Acara dilanjutkan keresepsi hingga selesai para tamu yang hadir lumayan banyak kerabat, kolega, mitra bisnis, sahabat dan keluarga besar semua hadir aku bahagia walaupun sempat terselip rasa sedih jika mengingat aku hanya sebatangkara dan sekarang aku sudah memiliki keluarga dan tidak sendiri lagi.
"Lu mau balik dirumah atau nginep dihotel," Damian kakak Bryan yang bekerja sebagai dokter menepuk pundak Bryan.
"Disini lah," Bryan menjawab sambil mengusap-usap punggungku karena pegal, setelah tadi berdiri lumayan lama menerima ucapan selamat dari para undangan.
"Mamah pulang ya sayang," aku mencium tangannya dan mama mencium pipiku.
Sementara ibu Neti sudah berpamitan pulang begitu pesta usai.
"Bro gue balik ya?" Adi dan beberapa teman dekat Bryan menghampiri dan berpamitan.
"Pelan-pelan bro masih disegel," seorang teman Bryan menggoda.
" Parah lu," Bryan meninju lengan temannya itu, aku memang belum mengenal teman-teman Bryan hanya Adi saja yang aku kenal, karena Adi bekerja dengan Bryan.
"Masih disegel kan belum lu tester," kembali salah satu dari mereka menggoda Bryan.
"Emangnya gue cowok apaan," Bryan menendang kaki temannya lalu mereka tertawa-tawa.

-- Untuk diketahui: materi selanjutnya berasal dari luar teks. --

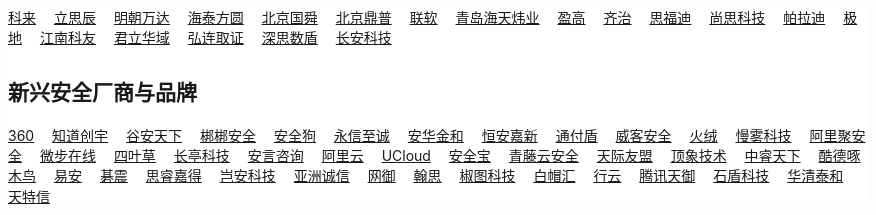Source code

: <a href="http://www.colasoft.com.cn/" title="科来 - 网络分析，APT安全分析，快速解决网络安全问题，保障网络业务应用">科来</a>　
<a href="http://www.lanxum.com/" title="北京立思辰科技股份有限公司">立思辰</a>　
<a href="http://www.wondersoft.cn/" title="明朝万达——中国数据安全领导厂商">明朝万达</a>　
<a href="http://www.haitaichina.com/" title="海泰方圆科技股份有限公司">海泰方圆</a>　
<a href="http://www.unisguard.com/" title="北京国舜科技股份有限公司- 网页防篡改，网站综合监控平台，主机安全防护，安全日志审计，安全服务，数据防泄漏">北京国舜</a>　
<a href="http://www.tipfocus.com/" title="中国信息防泄漏领航企业-北京鼎普科技股份有限公司">北京鼎普</a>　
<a href="https://www.leagsoft.com/" title="联软科技-平台级网络与信息安全管控专家">联软</a>　
<a href="http://www.mosesceo.com/" title="青岛海天炜业过程控制技术股份有限公司">青岛海天炜业</a>　
<a href="http://www.infogo.com.cn/" title="盈高科技官网-网络准入_网络准入控制专家">盈高</a>　
<a href="https://www.shterm.com/" title="浙江齐治科技股份有限公司 - 运维堡垒机的创造者和领导者">齐治</a>　
<a href="http://www.logbase.cn/" title="杭州思福迪信息技术有限公司-运维安全 运维审计 运维管理 堡垒机 日志审计 数据库审计">思福迪</a>　
<a href="http://www.sunsi.cn/" title="运维安全堡垒机的缔造者和推动者|尚思堡垒机|更安全|更易用|更高效">尚思科技</a>　
<a href="http://www.pldsec.com/" title="堡垒机-智能运维-数据库审计-业务安全-杭州帕拉迪网络科技有限公司">帕拉迪</a>　
<a href="http://www.jidisec.com/" title="IT系统的内控安全的专业厂商,产品包括终端管理、堡垒主机、漏洞扫描、统一身份管理">极地</a>　
<a href="http://www.keyou.cn/" title="江南科友密码机、SJJ1309、SJJ1214、SHJ0902、SJL06、SJJ1401、SJJ1127">江南科友</a>　
<a href="http://cimer.com.cn/" title="江苏君立华域信息安全技术股份有限公司">君立华域</a>　
<a href="https://www.forensix.cn/" title="上海弘连网络科技有限公司 互联网取证专家">弘连取证</a>　
<a href="https://www.sense.com.cn/" title="软件加密狗_加密锁_授权管理_云加密|云授权平台-北京深思数盾">深思数盾</a>　
<a href="http://www.chanct.com/" title="长安通信科技">长安科技</a>
 
<h2>新兴安全厂商与品牌</h2>
<a href="https://www.360.cn/" title="360安全中心">360</a>　
<a href="https://www.knownsec.com/" title="北京知道创宇信息技术有限公司">知道创宇</a>　
<a href="http://www.gooann.com/" title="信息安全与IT风险管理专业咨询服务机构">谷安天下</a>　
<a href="https://www.bangcle.com/" title="梆梆 - 专业的移动应用安全服务提供商">梆梆安全</a>　
<a href="http://www.safedog.cn/" title="知名互联网安全品牌|服务器安全|网站安全|服务器杀毒|云安全">安全狗</a>　
<a href="http://www.integritytech.com.cn/" title="永信至诚成立于2010年，主要从事网络安全前沿技术研究、产品研制和安全服务">永信至诚</a>　
<a href="http://www.dbsec.cn/" title="数据安全 提供专业解决方案">安华金和</a>　
<a href="http://eversec.com.cn/" title="恒安嘉新（北京）科技有限公司">恒安嘉新</a>　
<a href="https://www.tongfudun.com/" title="互联网金融一站式安全服务提供商|移动安全|身份认证|网络征信|安全服务">通付盾</a>　
<a href="http://www.secwk.com/" title="基于可信众测的信息安全产品与服务电商平台">威客安全</a>　
<a href="https://www.huorong.cn/" title="火绒安全实验室">火绒</a>　
<a href="https://www.slowmist.com/" title="慢雾科技(SlowMist) - 专注区块链生态安全（交易所安全审计 | 钱包安全审计 | 链安全审计 | 智能合约安全审计 | 防御部署 | 威胁情报 | 恶意钱包地址库 | 安全顾问 | 区块链安全）">慢雾科技</a>　
<a href="http://jaq.alibaba.com" title="阿里聚安全-应用更安全,用户更安心">阿里聚安全</a>　
<a href="https://threatbook.cn/" title="微步在线-ThreatBook 国内首家威胁情报公司">微步在线</a>　
<a href="http://www.seclover.com/" title="西安四叶草信息技术有限公司">四叶草</a>　
<a href="https://www.chaitin.cn/" title="安全技术和产品、安全咨询、安全评估和安全培训等">长亭科技</a>　
<a href="http://www.aryasec.com/" title="国内最早专注信息安全及IT风险管理的咨询服务机构">安言咨询</a>　
<a href="https://www.aliyun.com/" title="全球领先的云计算服务平台">阿里云</a>　
<a href="https://www.ucloud.cn/" title="上海优刻得信息科技有限公司">UCloud</a>　
<a href="http://www.anquanbao.com/" title="防黑客、抗DDoS、网站加速">安全宝</a>　
<a href="https://qingteng.cn/" title="青藤 安全 大数据">青藤云安全</a>　
<a href="https://www.sec-un.com/" title="安全威胁情报专业服务提供商">天际友盟</a>　
<a href="https://www.dingxiang-inc.com/" title="顶象技术 - 互联网业务安全的引领者">顶象技术</a>　
<a href="http://www.zorelworld.com/" title="攻击威胁溯源系统">中睿天下</a>　
<a href="http://www.codepecker.com.cn/" title="源代码缺陷静态分析检测">酷德啄木鸟</a>　
<a href="https://www.e365.info/" title="中国网络空间安全服务综合平台-新闻、竞赛、安全周、在线教育">易安</a>　
<a href="http://www.keencloudtech.com/" title="碁震（上海）云计算-KEEN CLOUD TECH">碁震</a>　
<a href="http://www.cirrusgate.com/" title="数据安全 | 分类分级 | 内容识别 | 防泄露 | 脱敏 | 归档 | 移动 | 审计">思睿嘉得</a>　
<a href="http://bigsec.com/" title="账户、业务安全欺诈风险控制">岂安科技</a>　
<a href="https://www.trustasia.com/" title="全球可信的SSL证书、EV SSL证书、代码签名证书、PDF签名证书、数字证书应用解决方案">亚洲诚信</a>　
<a href="http://www.leadsec.com.cn/" title="北京网御星云信息技术有限公司">网御</a>　
<a href="https://www.hansight.com/" title="瀚思HanSight | 大数据安全分析 Big Data Security Analytics">翰思</a>　
<a href="https://www.jowto.com/ht/home/" title="服务器安全加固领导品牌">椒图科技</a>　
<a href="http://www.baimaohui.net/" title="白帽汇官网-专注于安全大数据 企业威胁情报">白帽汇</a>　
<a href="https://www.cloudbility.com/" title="行云管家为您提供跨云厂商的云计算管理方案，包括云服务器管理、混合云管理、微信监控告警、成本分析与优化建议、健康负载与安全体检、云堡垒机、自动化运维等功能">行云</a>　
<a href="https://cloud.tencent.com/product/bsp" title="天御业务安全防护BSP">腾讯天御</a>　
<a href="http://www.stonete.com/" title="QRToken二维令 - 北京石盾科技有限公司">石盾科技</a>　
<a href="http://www.huaqingth.com/" title="政府网站监控|学校网站检测-北京华清泰和科技有限公司">华清泰和</a>　
<a href="https://www.ipip.net/" title="最专业的 IP 地址库_IPIP.NET">天特信</a>　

Sementara aku hanya senyum-senyum melihatnya.
"Inget ya pesan gue? lu kan tinggi gede, pelan-pelan bini lu kecil mungil begini, jangan kasar kasihan," mereka lalu tertawa.
"Sompret lu pada, sana pulang ah padaan," Bryan mengusir dengan kakinya.
"Santai bro baru mau jam dua siang udah ngusir aja kagak sabaran banget," kembali mereka tertawa.
"Pak, mb Nita saya pulang ya," Indri mencium pipi kiri kananku, dia merupakan salah satu panitia pernikahan ku.
"Makasih ya Dri" aku memeluk Indri.
"Pelan-pelan ya Pak," Indri menggoda Bryan.
"Yu sayang kita kekamar disini pengacau semua," Bryan menarik tanganku
"Nit kalau besok dikantor dia masih perintah-perintah seenaknya jangan dikasih jatah ya," Adi menggodaku
"Jangan di denger Yang, mereka dajal semua," Bryan menutup telingaku dengan tangannya.
Setelah tinggal hanya beberara panitya dan petugas WO aku berpamitan kepada mereka , kakiku terasa pegal karena berdiri mengunakan highhill 10 cm, sepertinya kalau dipijit enak juga.
"Kamu pegal ya, aku gendong aja ya?" Bryan bersiap mengangkatku.
"Ih gak usah, malu diliatin orang-orang," aku berusaha menepis tangan Bryan tapi percuma dia sudah menggendongku.
"Mereka juga tahu kalau kita pengantin baru," Aku hanya menenggelamkan mukaku ke dada Bryan, parfum yang aku suka masuk kedalam penciumanku.
"Pencet lantai 6 beb," Bryan menyuruhku karena kedua tangannya sedang menggendongku. orang yang berpapasan dengan kami hanya tersenyum melihat kami berdua.